Given records:
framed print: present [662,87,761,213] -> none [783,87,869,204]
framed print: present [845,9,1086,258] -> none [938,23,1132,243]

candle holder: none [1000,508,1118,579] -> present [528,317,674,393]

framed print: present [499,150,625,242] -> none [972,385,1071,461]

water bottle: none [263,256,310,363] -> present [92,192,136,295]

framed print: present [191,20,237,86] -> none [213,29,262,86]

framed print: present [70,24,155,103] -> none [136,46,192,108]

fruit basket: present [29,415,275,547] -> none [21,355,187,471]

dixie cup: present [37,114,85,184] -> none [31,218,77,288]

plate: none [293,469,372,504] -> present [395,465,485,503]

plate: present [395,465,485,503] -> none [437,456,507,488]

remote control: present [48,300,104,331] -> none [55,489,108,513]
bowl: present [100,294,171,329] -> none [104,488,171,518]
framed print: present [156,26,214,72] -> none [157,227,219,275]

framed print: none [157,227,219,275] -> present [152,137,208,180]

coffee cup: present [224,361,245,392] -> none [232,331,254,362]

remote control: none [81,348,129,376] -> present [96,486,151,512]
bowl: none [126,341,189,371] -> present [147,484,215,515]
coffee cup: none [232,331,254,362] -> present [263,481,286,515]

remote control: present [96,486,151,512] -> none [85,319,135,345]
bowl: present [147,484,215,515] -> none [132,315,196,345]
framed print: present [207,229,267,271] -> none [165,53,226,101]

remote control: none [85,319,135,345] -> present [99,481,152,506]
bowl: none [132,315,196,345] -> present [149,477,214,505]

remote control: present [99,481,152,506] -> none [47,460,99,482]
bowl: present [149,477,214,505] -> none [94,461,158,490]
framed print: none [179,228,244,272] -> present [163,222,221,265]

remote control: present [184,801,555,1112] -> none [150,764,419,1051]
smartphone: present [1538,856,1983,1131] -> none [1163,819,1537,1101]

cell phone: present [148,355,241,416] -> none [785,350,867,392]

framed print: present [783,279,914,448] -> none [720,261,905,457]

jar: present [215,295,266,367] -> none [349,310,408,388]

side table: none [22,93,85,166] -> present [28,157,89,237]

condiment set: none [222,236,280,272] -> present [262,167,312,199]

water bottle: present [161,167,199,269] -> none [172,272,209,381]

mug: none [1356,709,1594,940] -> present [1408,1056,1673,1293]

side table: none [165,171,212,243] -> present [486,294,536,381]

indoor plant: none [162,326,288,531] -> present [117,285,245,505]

Prompt:
Retype every line of the data above exactly.

Output of the task:
framed print: present [662,87,761,213] -> none [783,87,869,204]
framed print: present [845,9,1086,258] -> none [938,23,1132,243]

candle holder: none [1000,508,1118,579] -> present [528,317,674,393]

framed print: present [499,150,625,242] -> none [972,385,1071,461]

water bottle: none [263,256,310,363] -> present [92,192,136,295]

framed print: present [191,20,237,86] -> none [213,29,262,86]

framed print: present [70,24,155,103] -> none [136,46,192,108]

fruit basket: present [29,415,275,547] -> none [21,355,187,471]

dixie cup: present [37,114,85,184] -> none [31,218,77,288]

plate: none [293,469,372,504] -> present [395,465,485,503]

plate: present [395,465,485,503] -> none [437,456,507,488]

remote control: present [48,300,104,331] -> none [55,489,108,513]
bowl: present [100,294,171,329] -> none [104,488,171,518]
framed print: present [156,26,214,72] -> none [157,227,219,275]

framed print: none [157,227,219,275] -> present [152,137,208,180]

coffee cup: present [224,361,245,392] -> none [232,331,254,362]

remote control: none [81,348,129,376] -> present [96,486,151,512]
bowl: none [126,341,189,371] -> present [147,484,215,515]
coffee cup: none [232,331,254,362] -> present [263,481,286,515]

remote control: present [96,486,151,512] -> none [85,319,135,345]
bowl: present [147,484,215,515] -> none [132,315,196,345]
framed print: present [207,229,267,271] -> none [165,53,226,101]

remote control: none [85,319,135,345] -> present [99,481,152,506]
bowl: none [132,315,196,345] -> present [149,477,214,505]

remote control: present [99,481,152,506] -> none [47,460,99,482]
bowl: present [149,477,214,505] -> none [94,461,158,490]
framed print: none [179,228,244,272] -> present [163,222,221,265]

remote control: present [184,801,555,1112] -> none [150,764,419,1051]
smartphone: present [1538,856,1983,1131] -> none [1163,819,1537,1101]

cell phone: present [148,355,241,416] -> none [785,350,867,392]

framed print: present [783,279,914,448] -> none [720,261,905,457]

jar: present [215,295,266,367] -> none [349,310,408,388]

side table: none [22,93,85,166] -> present [28,157,89,237]

condiment set: none [222,236,280,272] -> present [262,167,312,199]

water bottle: present [161,167,199,269] -> none [172,272,209,381]

mug: none [1356,709,1594,940] -> present [1408,1056,1673,1293]

side table: none [165,171,212,243] -> present [486,294,536,381]

indoor plant: none [162,326,288,531] -> present [117,285,245,505]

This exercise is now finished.